Most of us don’t think twice about the people behind our food. The people planting, growing, and harvesting. Many of us don’t realize the backbreaking, brutal, lonely work that goes into that one glorious ear of corn you might pick up for pennies at the grocery store. Some of us might not think twice about the sugar we spoon into our morning coffee. And certainly not all of us contemplate the existence of the beef that we bite into with a big, delicious burger.
But the men and women who are clocking in hours as farmers are the very people that make the world go `round, and one farmer’s wife recently shared a sweet look inside the sacrifice — and sweetness — of life on the farm.
Katie Spence Pugh, a mom of three, including twins who were born in 2010, and pharmaceutical rep who lives in West Tennessee, posted a picture to Instagram and Facebook about the hardships of being a farmer’s wife. In her family blog, Pugh described how she and her husband, Eugene, had been college sweethearts before getting married. When Eugene decided to help run his family’s farm, Pugh also made a commitment to shoulder the sacrifice that comes with shouldering many of the responsibilities of parenting solo.
“I snapped this picture the other night at the end of a long day,” Pugh wrote. “I was tired. I was irritated. I had sent my husband a text telling him that I knew it wouldn’t make a difference, but I wanted him to know that I was feeling fed up with how much he works and with all that I have to do everyday by myself. The full time job, cooking dinner, bathing kids, weekend trips without him, keeping up a home, you name it I was resenting it.”
Pugh went on to describe that she gave into those (very normal, I might add!) feelings of resentment several times over the grueling planting and harvesting seasons, when it’s typical for farmers to work until the wee hours of the mornings, only to stumble in for a few hours of sleep before climbing back into a tractor. And it was in one of those moments, when Pugh was feeling overwhelmed, that she had an epiphany.
“He came in, fixed his plate and sat down to eat all alone. He was tired. He was hot. He was exhausted. Rather than complain, he said he was sorry I was tired and felt that way. Charlotte joined him and talked his head off and even ate most of his dinner. He didn’t complain. He shared, and it hit me. Do I wish that we saw him more than an hour or so a day? Yes. But, the love he has for his craft is something to envy. Farmers work in a thankless profession. It’s always non GMO this and organic that, and let’s not even talk about the stress from Mother Nature. This is a man who is working to uphold 4 generations of blood sweat and tears and showing his children the value of hard work and discipline. So while I felt frustrated, I really should have felt thankful. I got to sit down to dinner and hear all the stories from the day with the kids. I got to give them a bath and hear their squeals and giggles. I got to snuggle and love on them for 3 hours more than he did. He is the one sacrificing, not me. We will keep on keeping on until the next rainy day when we get a few extra hours with our hard worker.”

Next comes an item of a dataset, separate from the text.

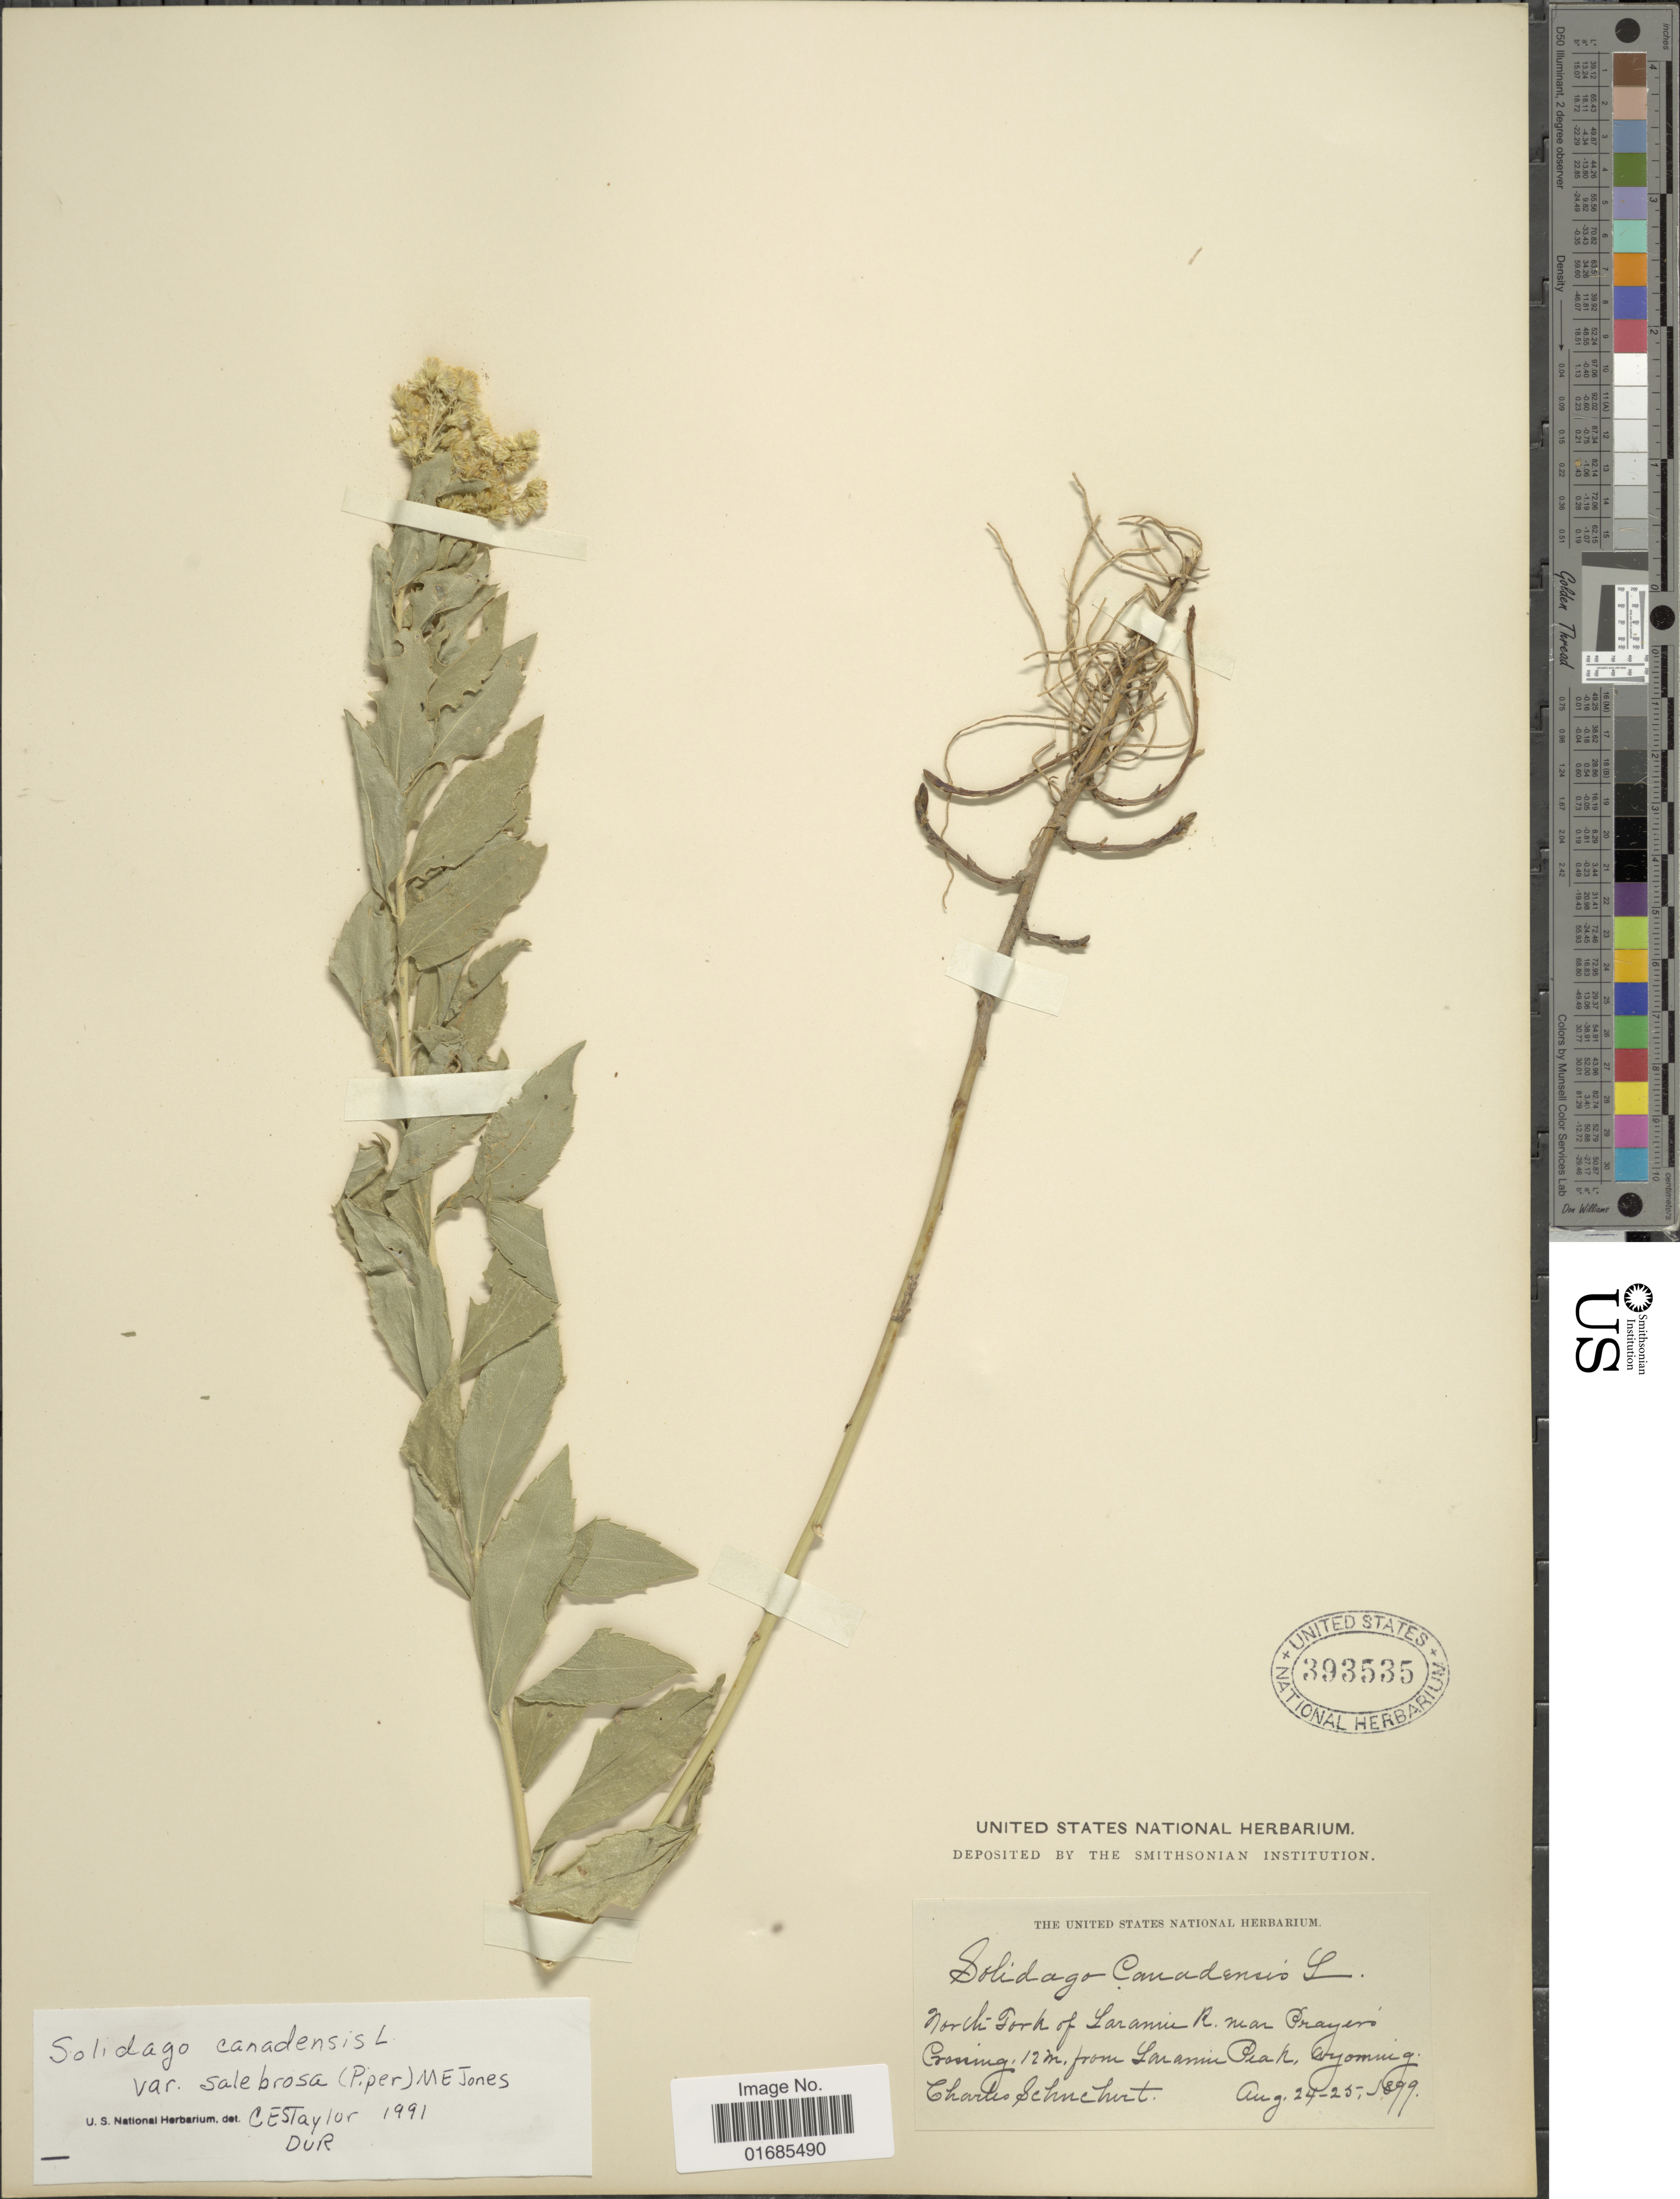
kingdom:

Pugh’s words have resonated with farmer’s wives, and us mere mortals, all around the country, as it has been shared over 48K times. Where I come from, country living and farming is a way of life for many people. My husband grew up on a Centennial Farm in Michigan, watching his father and uncles get up day in and day out, milking cows, feeding steers, and logging long, endless hours during planting and harvest seasons. The life of a farmer means no breaks and he often recounts the frenzied excitement Christmas morning brought to him and his young brothers, waiting for dad to come in from the barn with cold hands and a tired smile. Farm life waits for no one, not even kids on Christmas morning.
If nothing else, Pugh’s words are an important reminder to remember the sacrifice of those who work so hard to provide for us all.
“The next time you slip into that comfy cotton shirt or eat delicious farm fresh food, thank a farmer. Where would we be without them?” asks Pugh.
Consider this our thanks to you, Eugene, and to you, Katie. Because farming, like parenting, is always a team effort requiring sleepless nights, endless patience, and a whole lot of comfort food.